I should add that TMR4A in autosomal regions outside this range are suspicious. We need an explanation of why we should trust values inconsistent with the y-MRCA and m-MRCA. I’ve given one here for this data, but based on this data I’d be skeptical of data that put TMR4A outside this range.
So this does plausibly make the case stronger, pushing the TMR4A back from 150K to 200K (from y-MRCA to m-MRCA) to a non-cherry picked number of about 300 kya (probably plus or minus 20 kya). This number is corrected for bias due to positive selection and recent interbreeding, and is consistent with the y-MRCA and m-MRCA data.
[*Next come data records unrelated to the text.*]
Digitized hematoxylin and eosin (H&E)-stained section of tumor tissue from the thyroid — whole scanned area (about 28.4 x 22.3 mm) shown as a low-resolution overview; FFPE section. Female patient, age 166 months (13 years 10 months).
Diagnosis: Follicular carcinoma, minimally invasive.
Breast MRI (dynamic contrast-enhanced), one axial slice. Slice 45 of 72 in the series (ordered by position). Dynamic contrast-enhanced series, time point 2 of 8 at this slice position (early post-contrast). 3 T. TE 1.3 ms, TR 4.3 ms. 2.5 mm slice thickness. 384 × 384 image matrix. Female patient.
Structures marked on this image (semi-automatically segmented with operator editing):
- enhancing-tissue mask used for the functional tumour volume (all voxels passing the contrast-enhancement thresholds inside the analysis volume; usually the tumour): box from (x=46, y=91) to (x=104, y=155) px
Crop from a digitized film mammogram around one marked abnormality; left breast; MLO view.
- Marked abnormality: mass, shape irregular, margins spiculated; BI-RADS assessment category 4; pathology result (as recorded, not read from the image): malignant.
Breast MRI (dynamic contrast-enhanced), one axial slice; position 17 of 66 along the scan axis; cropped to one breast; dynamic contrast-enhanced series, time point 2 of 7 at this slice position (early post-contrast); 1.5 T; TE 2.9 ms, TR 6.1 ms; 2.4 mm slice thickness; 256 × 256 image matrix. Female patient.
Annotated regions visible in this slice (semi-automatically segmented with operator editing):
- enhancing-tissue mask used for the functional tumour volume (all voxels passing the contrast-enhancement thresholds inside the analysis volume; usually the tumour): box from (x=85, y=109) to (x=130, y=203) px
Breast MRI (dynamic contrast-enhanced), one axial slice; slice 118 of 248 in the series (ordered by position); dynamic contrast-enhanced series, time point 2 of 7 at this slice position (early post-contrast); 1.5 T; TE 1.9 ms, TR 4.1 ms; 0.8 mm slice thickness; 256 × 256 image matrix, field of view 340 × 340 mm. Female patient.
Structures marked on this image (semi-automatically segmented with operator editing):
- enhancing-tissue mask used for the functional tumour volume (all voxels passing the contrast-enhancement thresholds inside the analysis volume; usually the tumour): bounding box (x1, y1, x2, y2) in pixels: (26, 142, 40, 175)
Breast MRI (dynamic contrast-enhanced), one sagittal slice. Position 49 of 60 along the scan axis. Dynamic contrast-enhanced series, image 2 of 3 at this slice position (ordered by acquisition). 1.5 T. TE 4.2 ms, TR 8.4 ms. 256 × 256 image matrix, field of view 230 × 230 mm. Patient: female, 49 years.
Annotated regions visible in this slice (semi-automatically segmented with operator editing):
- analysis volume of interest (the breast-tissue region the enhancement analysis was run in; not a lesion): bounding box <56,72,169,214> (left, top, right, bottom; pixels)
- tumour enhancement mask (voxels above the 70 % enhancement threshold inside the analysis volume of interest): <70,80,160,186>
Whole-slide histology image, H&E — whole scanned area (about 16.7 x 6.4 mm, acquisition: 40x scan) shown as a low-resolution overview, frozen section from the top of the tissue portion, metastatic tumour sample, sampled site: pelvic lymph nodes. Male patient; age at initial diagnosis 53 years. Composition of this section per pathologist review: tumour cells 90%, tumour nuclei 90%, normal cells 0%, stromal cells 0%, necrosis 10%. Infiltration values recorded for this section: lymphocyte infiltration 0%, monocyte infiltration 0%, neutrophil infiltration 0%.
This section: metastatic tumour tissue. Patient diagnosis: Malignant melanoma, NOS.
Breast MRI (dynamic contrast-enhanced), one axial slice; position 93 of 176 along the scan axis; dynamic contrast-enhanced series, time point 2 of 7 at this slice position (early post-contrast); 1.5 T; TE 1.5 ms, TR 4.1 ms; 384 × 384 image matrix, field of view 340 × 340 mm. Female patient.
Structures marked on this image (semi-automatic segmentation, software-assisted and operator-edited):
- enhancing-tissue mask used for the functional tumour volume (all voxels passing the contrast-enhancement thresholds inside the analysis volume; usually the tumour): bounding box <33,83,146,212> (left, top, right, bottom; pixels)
That does support Dennis’s claim if Homo sapiens arise 200 kya ago and there was no interbreeding. However, there was interbreeding, and we found out this year that Homo sapiens might have arisen earlier than 300 kya. To be clear, the correspondence between 300 kya between the mode TMR4A and the origin of Homo sapiens can not be interpreted as evidence for a bottleneck at this specific point in time. Rather, this view of the data data does not specifically dispute the bottleneck hypothesis. To the point, I think we have much more confidence in heliocentrism than this data’s ability to demonstrate Dennis’s claim.
Though this has been immensely interesting and informative.
There is, of course, other data. I still point to trans-species variation. Speaking of which…
The only way there can be trans-species variation between us and chimps is for there to be balancing selection (or perhaps inconceivably recent interbreeding). Coalescence times for neutral regions are more than one order of magnitude smaller than divergence (as we have just seen). We just do not expect any trans species variation in neutral regions of the genome. Evidence of trans-species variation are very strong evidence that TMRCA’s in this region are not valid.
Regions under balancing selection need to be handled with seperate reasoning. For example, the TMRCA / 4 = TMR4A estimate certainly does not apply here. TMR4A can be arbitrarily smaller than TMRCA if the trans species variation is 4 or less alleles (coalesced). The paper being referenced here appears to show only five regions with only 1 to 3 ancestral alleles in each region. That would push the TMRCA back, but not the TMR4A.
To be sure, this is evidence for common descent, but unless we see more than four alleles in a single locus (in an autosomal region), as it appears we do in MHC antigens (the Ayala), it does not make the case against a bottleneck. The alternative explanation for Ayala’s MHC data is convergent evolution (which is where I’m sure @RichardBuggs will go). I’m much less convinced by this; and it is also testable by comparing with orangutan and gorilla data (though admittedly not yet tested).